● **DIRECTIVE**
Find every line in the records below that contains the string "recA", and copy each of those lines in full.

===== MATERIAL SUPPLIED

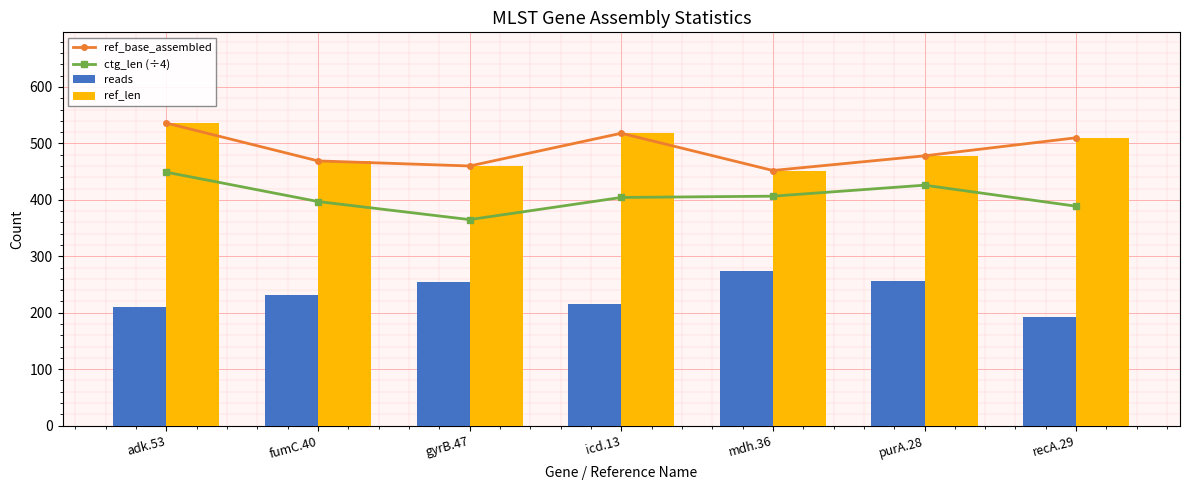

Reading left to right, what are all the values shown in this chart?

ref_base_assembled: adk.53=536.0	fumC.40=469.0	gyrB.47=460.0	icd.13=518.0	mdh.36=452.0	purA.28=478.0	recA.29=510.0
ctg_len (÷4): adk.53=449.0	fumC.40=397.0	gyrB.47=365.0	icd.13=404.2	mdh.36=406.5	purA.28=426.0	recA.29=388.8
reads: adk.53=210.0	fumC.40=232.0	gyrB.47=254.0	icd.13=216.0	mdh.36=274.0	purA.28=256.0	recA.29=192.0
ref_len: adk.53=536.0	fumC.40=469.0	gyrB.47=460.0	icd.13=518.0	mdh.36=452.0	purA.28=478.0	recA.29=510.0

==========
===== MATERIAL SUPPLIED

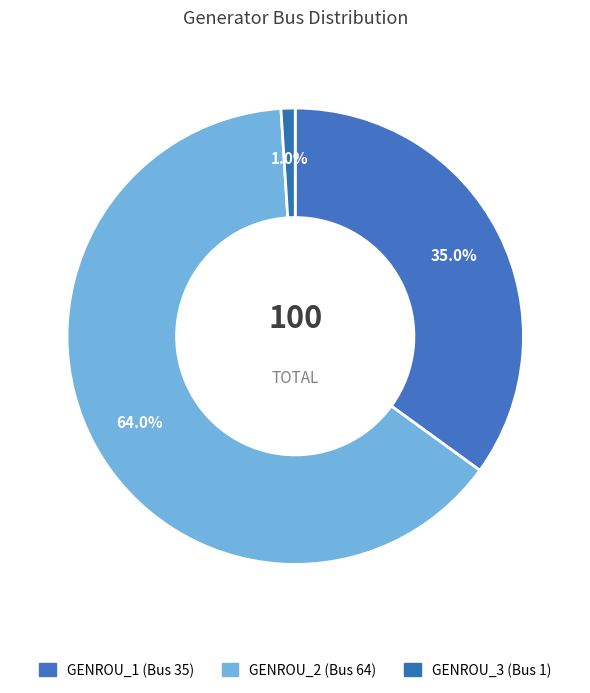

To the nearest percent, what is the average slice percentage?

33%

==========

● **REPLY**
ref_base_assembled: adk.53=536.0	fumC.40=469.0	gyrB.47=460.0	icd.13=518.0	mdh.36=452.0	purA.28=478.0	recA.29=510.0
ctg_len (÷4): adk.53=449.0	fumC.40=397.0	gyrB.47=365.0	icd.13=404.2	mdh.36=406.5	purA.28=426.0	recA.29=388.8
reads: adk.53=210.0	fumC.40=232.0	gyrB.47=254.0	icd.13=216.0	mdh.36=274.0	purA.28=256.0	recA.29=192.0
ref_len: adk.53=536.0	fumC.40=469.0	gyrB.47=460.0	icd.13=518.0	mdh.36=452.0	purA.28=478.0	recA.29=510.0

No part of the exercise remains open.